What are your current projects?
Nowadays, my artistic practices have to tackle the challenge of visualizing, modeling and predicting technological issues regarding interfaces, dealing with new technological environments that change the conditions of production, and affecting the way that art is created and shown, e.g. cryptocurrencies or distributed infrastructures.
In general, all of my projects are completely different. I focus on critical art practices, emphasizing the uncovering of problems hidden from the user’s gaze. Walter Benjamin (1936) argues that artists need to “enter into debate” with the apparatus instead of “thinking that they are in possession of an apparatus that in reality possesses them.”
In collaboration with Martín Nadal, we developed Bittercoin, the worst miner ever –an old calculator machine hacked to be used as a miner validating the pending bitcoin transactions in the blockchain. It works as the most basic type of computer, increasing the time needed to produce bitcoins to almost an eternity. Bittercoin is about the resources, effort and working time expended by technological devices. Bittercoin is a fully functional miner that connects to blockchain. Although it is very unlikely, in the event of successfully mining a block, the “nonce” would be sent back to the server, entering the corresponding Bitcoins of the reward to our Bitcoin Wallet.

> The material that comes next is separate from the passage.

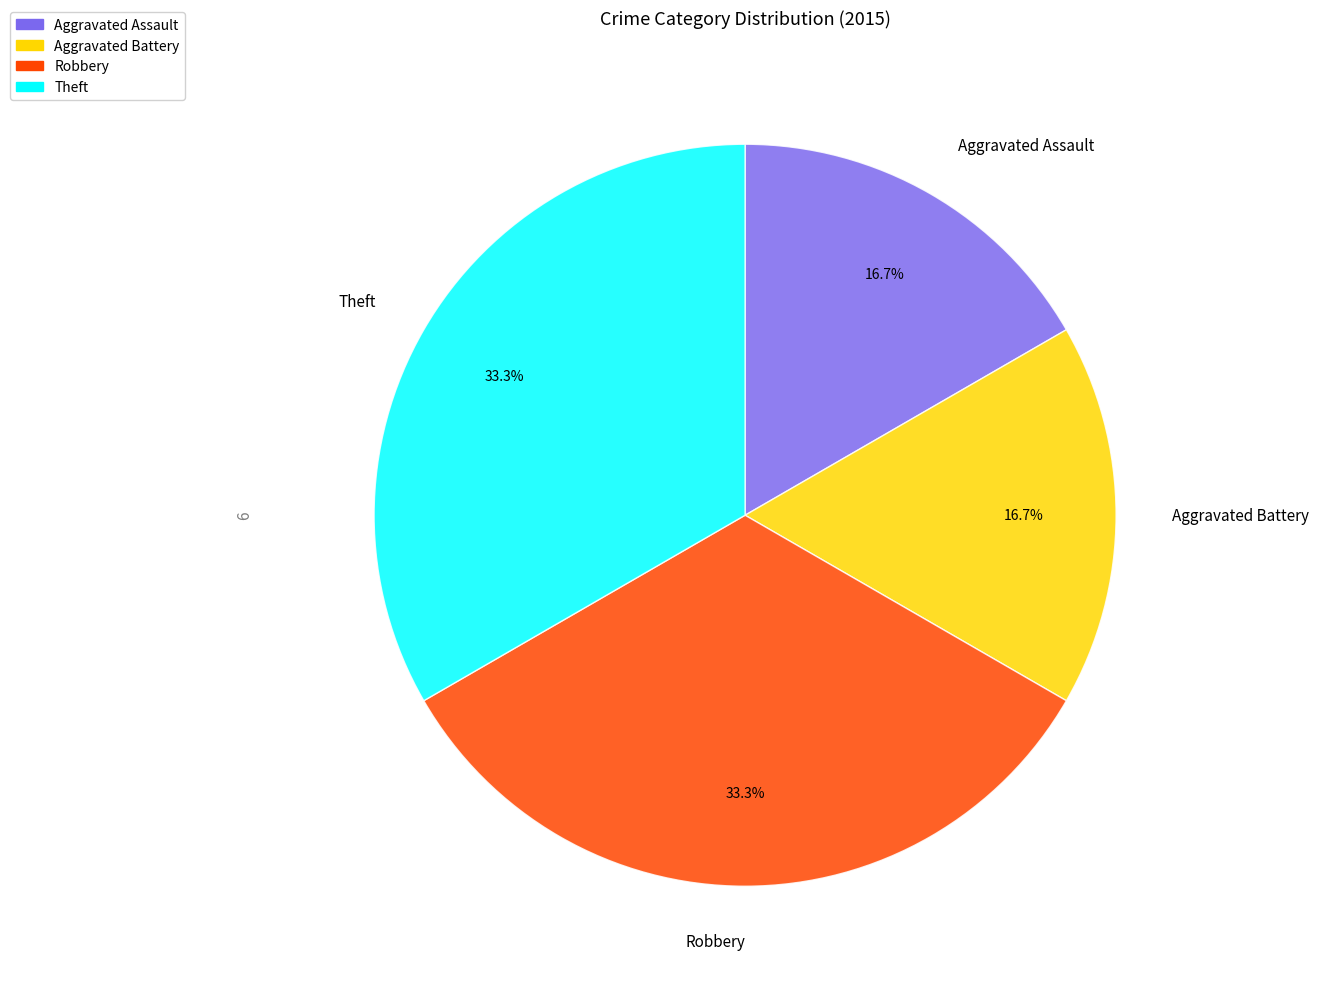

What is the total percentage of Aggravated Assault and Theft?

50.0%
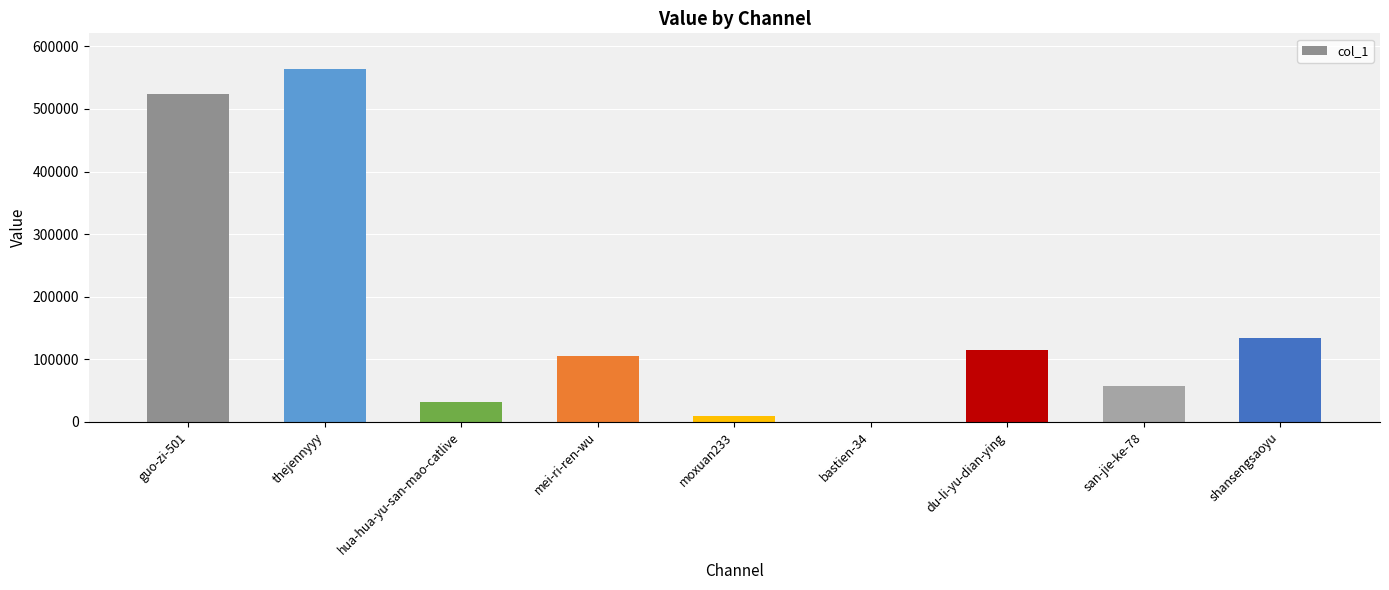

At which category does the chart reach its peak across all series?

thejennyyy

Another project is Free Universal Cut Kit for Internet Dissidence [F.U.C.K-ID] – an autonomous cutting device, powered by marine currents, able to cut underwater Internet cables and available from the artist Web in a free download of .STL files for 3D printing. [F.U.C.K-ID] attempts to illustrate the geo-political nature of the undersea cables. The objective is to restore to users the ability to make decisions on their data and privacy, as well as to visualize one of the problems that technology hides away from the user’s gaze. In general, it is a project that serves to define technological issues and their effects on society, economy and human relations.